The old saying goes that patience is a virtue. Well, in the first two weeks of the Staten Island Yankees season, that has been something has been stressed heavily on the offensive side. After 16 games, the Baby Bombers have 73 walks, which is tied for the second-most in the New York-Penn League.
While each team is different every year in Short-Season, this year’s Yankees squad is on a better pace compared to last year’s that had the second-fewest walks in the league (202).
“I think one thing Ken does a really good job of in the organization is don’t give up, we want to attack early, find something that is in our zone, don’t give in to the pitcher’s pitches,” said manager David Adams about how hitting coach Ken Joyce has helped the hitters.
On Monday night, the Yankees drew nine walks in their 9-0 win over the Tri-City Valleycats to push the walk total up to 73 for the year.

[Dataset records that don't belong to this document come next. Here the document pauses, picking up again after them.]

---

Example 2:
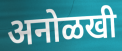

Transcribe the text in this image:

अनोळखी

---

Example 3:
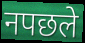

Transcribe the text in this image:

नपछले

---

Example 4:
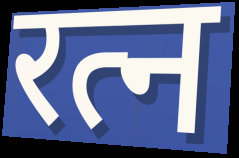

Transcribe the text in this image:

रत्न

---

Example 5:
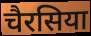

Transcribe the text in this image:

चैरसिया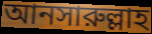
আনসারুল্লাহ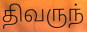
திவருந்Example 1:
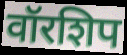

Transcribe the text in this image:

वॉरशिप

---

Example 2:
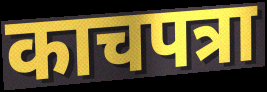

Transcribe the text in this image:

काचपत्रा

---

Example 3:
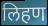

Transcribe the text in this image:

लिहण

Adams mentioned after the game about how everyone has battled in at-bats in the early portion of the season:
“They continue to battle and grind. That’s been the focus of this team. They stick to their plans even when things aren’t going good,” said Adams.
Over the offseason, the New York Yankees brought in a new hitting coordinator in Dillon Lawson, who was a hitting coach for the Houston Astros’ Low-A team in Quad Cities a year ago. With this Yankees team seeing more pitches and drawing walks, Joyce gives Lawson credit for the team’s approach:
“That’s been the approach since spring training started. We have a new hitting coordinator in Dillon Lawson that has brought in the philosophy to teach the strike zone and look for better pitches and do damage when we get them,” said Joyce.

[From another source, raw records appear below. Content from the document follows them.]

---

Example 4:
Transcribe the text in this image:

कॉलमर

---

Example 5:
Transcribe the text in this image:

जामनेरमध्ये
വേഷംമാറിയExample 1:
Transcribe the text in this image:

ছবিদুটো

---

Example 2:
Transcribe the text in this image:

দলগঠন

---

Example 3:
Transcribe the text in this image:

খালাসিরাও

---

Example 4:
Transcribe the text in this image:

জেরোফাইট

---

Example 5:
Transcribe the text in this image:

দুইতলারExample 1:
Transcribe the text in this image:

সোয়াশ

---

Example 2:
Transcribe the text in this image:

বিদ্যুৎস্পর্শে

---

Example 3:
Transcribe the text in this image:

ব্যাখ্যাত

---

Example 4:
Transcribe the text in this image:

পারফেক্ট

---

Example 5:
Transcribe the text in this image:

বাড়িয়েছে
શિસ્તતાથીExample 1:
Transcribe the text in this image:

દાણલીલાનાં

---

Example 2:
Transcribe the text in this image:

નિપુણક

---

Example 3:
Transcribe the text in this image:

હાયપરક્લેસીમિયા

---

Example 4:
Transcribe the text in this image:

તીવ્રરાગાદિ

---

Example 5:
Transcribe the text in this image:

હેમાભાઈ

Lawson’s philosophy has helped some of the other teams in the Yankees system as well. For example, Double-A Trenton is third in the Eastern League in walks with 289. Also, Triple-A Scranton Wilkes-Barre has 291 walks after 82 games. Last season, they had 408 in 138 games.
As of July 2, the Staten Island Yankees have eight players that have five walks or more. This includes infielder Ezequiel Duran, who leads the club with 10. Duran is only hitting .196 for the season. However, his ten walks are more than he had in 53 games all of last season with Rookie-Level Pulaski.

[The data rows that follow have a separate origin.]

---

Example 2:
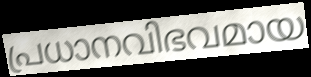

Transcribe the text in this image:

പ്രധാനവിഭവമായ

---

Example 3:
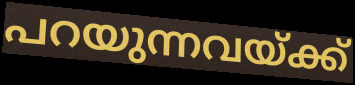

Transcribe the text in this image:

പറയുന്നവയ്ക്ക്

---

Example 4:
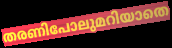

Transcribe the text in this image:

തരണിപോലുമറിയാതെ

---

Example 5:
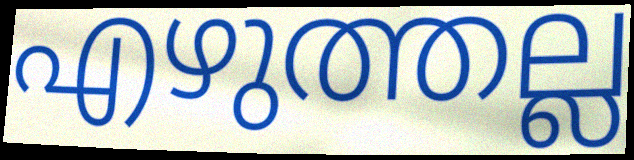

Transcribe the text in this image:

എഴുത്തല്ലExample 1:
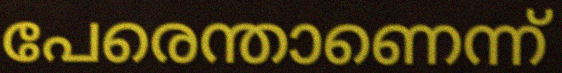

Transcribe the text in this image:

പേരെന്താണെന്ന്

At this level, whenever a player gets playing time, it is important for them to take the most of their opportunity. Two players that have shown that are outfielder Evan Alexander and third baseman Andres Chaparro. While both players have played in fewer than ten games, Alexander has an on-base percentage of .438 while Chaparro’s is at .421.
When you look at New York-Penn League baseball, it is important to look at the process more than the results themselves. If these players like Duran can continue to wait for their pitch and not chase outside of their respective zone, then eventually the results are going to correct themselves.
Right now, the Staten Island Yankees are sticking with the process and finding ways to get on base. In an era where home runs and strikeouts are high in baseball, developing players to draw walks is never a bad thing for later in their respective careers.